A 2011 study conducted by InSites Consulting concluded that 88 percent of females and 73 percent of males, ages 15 to 25, would change something about their body if it were feasible. One’s physical appearance is, of course, of paramount importance, but the other statistics are fairly alarming. About 15 percent of that age group would consider plastic surgery as a means to improve themselves. The idea of self-improvement for the sake of looking better has been prevalent for some time, but our generation is seemingly consumed by it.
“The current generation of youth is often referred to by scientists as the most narcissistic group ever,” said Joeri Van den Bergh, Generation Y expert at InSites Consulting and author of the book How Cool Brands Stay Hot.
Who’s to blame for this behavior? Well, that’s a loaded question, but Van den Bergh has an answer. “It is not surprising that looking good is so important. But this definitely is not only valid for youngsters. … Just think of the increased importance of product and packaging design, or of the increased care given to interior design,” Van den Bergh said.

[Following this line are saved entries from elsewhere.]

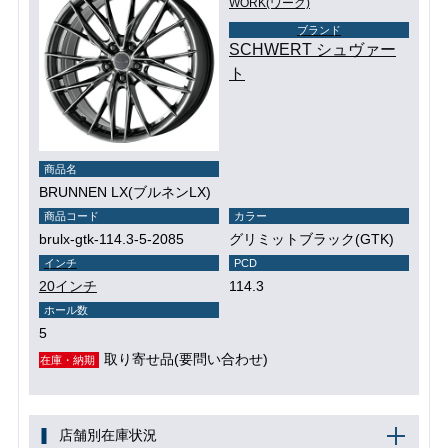
WORK(ワーク)
ブランド
SCHWERT シュヴァー
ト
商品名
BRUNNEN LX(ブルネンLX)
商品コード
カラー
brulx-gtk-114.3-5-2085
グリミットブラック(GTK)
インチ
PCD
20インチ
114.3
ホール数
5
取り寄せ品(要問い合わせ)
在庫・納期
店舗別在庫状況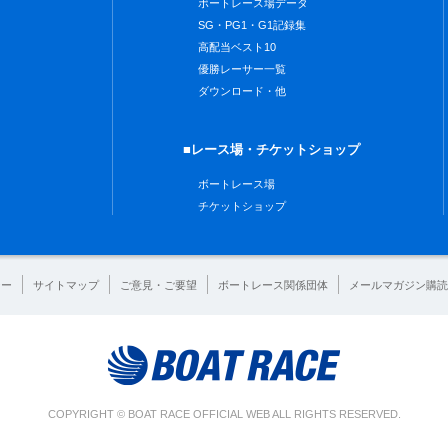
ボートレース場データ
SG・PG1・G1記録集
高配当ベスト10
優勝レーサー一覧
ダウンロード・他
■レース場・チケットショップ
ボートレース場
チケットショップ
シー
サイトマップ
ご意見・ご要望
ボートレース関係団体
メールマガジン購読
COPYRIGHT © BOAT RACE OFFICIAL WEB ALL RIGHTS RESERVED.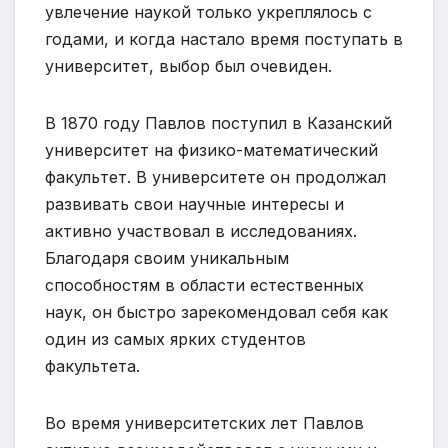
увлечение наукой только укреплялось с
годами, и когда настало время поступать в
университет, выбор был очевиден.
В 1870 году Павлов поступил в Казанский
университет на физико-математический
факультет. В университете он продолжал
развивать свои научные интересы и
активно участвовал в исследованиях.
Благодаря своим уникальным
способностям в области естественных
наук, он быстро зарекомендовал себя как
один из самых ярких студентов
факультета.
Во время университетских лет Павлов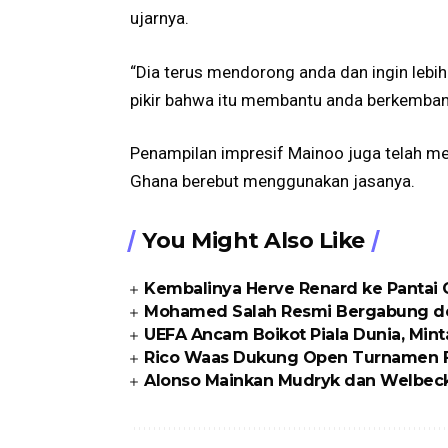
ujarnya.
“Dia terus mendorong anda dan ingin lebih
pikir bahwa itu membantu anda berkembang
Penampilan impresif Mainoo juga telah men
Ghana berebut menggunakan jasanya.
You Might Also Like
Kembalinya Herve Renard ke Pantai
Mohamed Salah Resmi Bergabung d
UEFA Ancam Boikot Piala Dunia, Min
Rico Waas Dukung Open Turnamen FO
Alonso Mainkan Mudryk dan Welbeck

Van den Bergh is correct in noting that businesses appeal to our insecurities and our desire to become more attractive. For example, “Company X” will promote its product with an attractive person or celebrity using or advocating the product.

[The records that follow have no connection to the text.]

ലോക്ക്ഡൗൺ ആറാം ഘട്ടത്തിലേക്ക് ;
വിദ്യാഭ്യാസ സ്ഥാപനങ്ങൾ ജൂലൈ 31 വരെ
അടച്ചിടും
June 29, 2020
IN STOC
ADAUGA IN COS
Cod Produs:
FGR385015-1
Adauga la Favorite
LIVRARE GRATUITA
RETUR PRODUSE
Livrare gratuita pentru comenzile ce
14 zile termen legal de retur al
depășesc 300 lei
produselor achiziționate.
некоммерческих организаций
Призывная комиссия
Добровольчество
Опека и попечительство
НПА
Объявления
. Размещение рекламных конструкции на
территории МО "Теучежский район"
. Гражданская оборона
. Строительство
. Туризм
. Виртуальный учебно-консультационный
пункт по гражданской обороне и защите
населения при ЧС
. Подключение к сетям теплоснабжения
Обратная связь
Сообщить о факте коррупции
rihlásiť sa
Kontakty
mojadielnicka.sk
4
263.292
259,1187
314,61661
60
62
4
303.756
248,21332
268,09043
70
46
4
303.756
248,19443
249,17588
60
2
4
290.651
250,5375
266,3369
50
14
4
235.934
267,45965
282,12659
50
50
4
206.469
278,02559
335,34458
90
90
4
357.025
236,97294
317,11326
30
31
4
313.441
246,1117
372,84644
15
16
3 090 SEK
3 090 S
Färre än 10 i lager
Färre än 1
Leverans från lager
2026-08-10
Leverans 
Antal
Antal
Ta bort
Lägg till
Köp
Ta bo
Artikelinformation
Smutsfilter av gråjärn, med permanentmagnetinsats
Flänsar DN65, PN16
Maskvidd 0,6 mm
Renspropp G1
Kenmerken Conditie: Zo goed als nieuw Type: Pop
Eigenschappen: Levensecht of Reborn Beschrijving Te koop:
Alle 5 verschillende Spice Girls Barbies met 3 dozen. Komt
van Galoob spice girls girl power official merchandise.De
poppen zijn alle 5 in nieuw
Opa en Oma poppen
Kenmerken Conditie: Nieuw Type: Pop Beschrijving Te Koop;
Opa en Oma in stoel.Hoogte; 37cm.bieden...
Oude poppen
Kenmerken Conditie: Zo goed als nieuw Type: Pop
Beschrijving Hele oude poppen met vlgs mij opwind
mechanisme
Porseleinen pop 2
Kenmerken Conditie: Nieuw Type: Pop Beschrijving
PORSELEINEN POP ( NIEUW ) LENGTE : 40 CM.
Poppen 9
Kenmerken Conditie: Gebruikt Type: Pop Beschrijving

By now, we know that the people on the cover of fashion magazines are enhanced, and it is an unrealistic representation of beauty. However, this trend has not let up, and it continues to be a pervasive issue. Even if we know that it is unrealistic, the people shown on the covers of magazines or on TV are forced down our throats, and it’s constantly a battle against reality.

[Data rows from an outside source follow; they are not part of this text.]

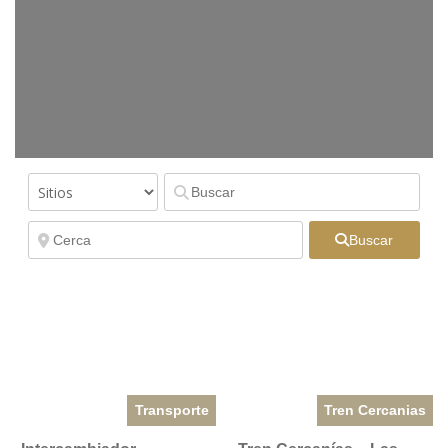
Buscar
Transporte
Tren Cercanias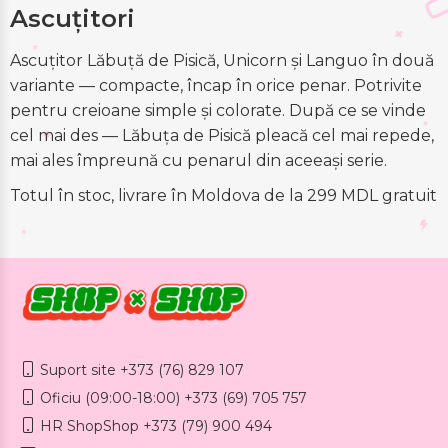
Ascuțitori
Ascuțitor Lăbuță de Pisică, Unicorn și Languo în două
variante — compacte, încap în orice penar. Potrivite
pentru creioane simple și colorate. După ce se vinde
cel mai des — Lăbuța de Pisică pleacă cel mai repede,
mai ales împreună cu penarul din aceeași serie.
Totul în stoc, livrare în Moldova de la 299 MDL gratuit
Suport site +373 (76) 829 107
Oficiu (09:00-18:00) +373 (69) 705 757
HR ShopShop +373 (79) 900 494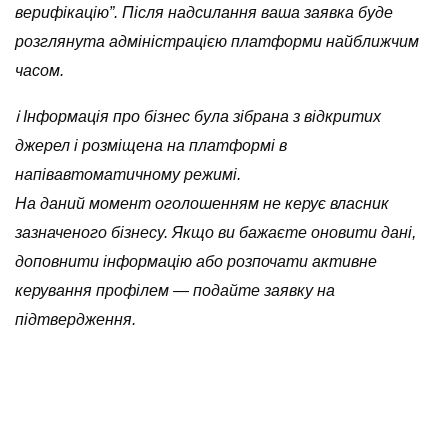
верифікацію”. Після надсилання ваша заявка буде
розглянута адміністрацією платформи найближчим
часом.
ℹ️ Інформація про бізнес була зібрана з відкритих
джерел і розміщена на платформі в
напівавтоматичному режимі.
На даний момент оголошенням не керує власник
зазначеного бізнесу. Якщо ви бажаєте оновити дані,
доповнити інформацію або розпочати активне
керування профілем — подайте заявку на
підтвердження.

Additionally, there is pressure to look sharp for an interview or anything else where you may be judged on first impression. For example, Rice University professor Mikki Hebl conducted a study that concluded people who have skin blemishes are less likely to get jobs than those who do not. With statistics and advertisements staring back at us all the time, it is understandable that we may very well be the most narcissistic generation.
So we have the statistics, we’ve identified the issue and we know the potential reasons behind the issue, but what is the solution? If it were so easy to just ignore the ads, then there wouldn’t be much of a problem. Unfortunately, it’s not that simple. There are small measures you can do in order to feel better about yourself without undergoing a complete overhaul of your appearance.
According to self-improvement website pickthebrain.com, there are numerous things you can do to feel more confident without doing much to change your appearance. Maybe you’ve been nagged by your parents for years, but good posture is listed as one of the most important things you can do to feel better about your appearance. Speaking up and contributing to conversations is another alternative method to getting noticed as well. Believe it or not, complimenting others is also a way to build self-confidence. It breaks the cycle of negativity, and by looking for the best in others, you indirectly bring out the best in yourself.
I’m not suggesting that you shouldn’t try to look your best, but oftentimes the measures we go to in order to achieve a higher level of attractiveness are just overkill.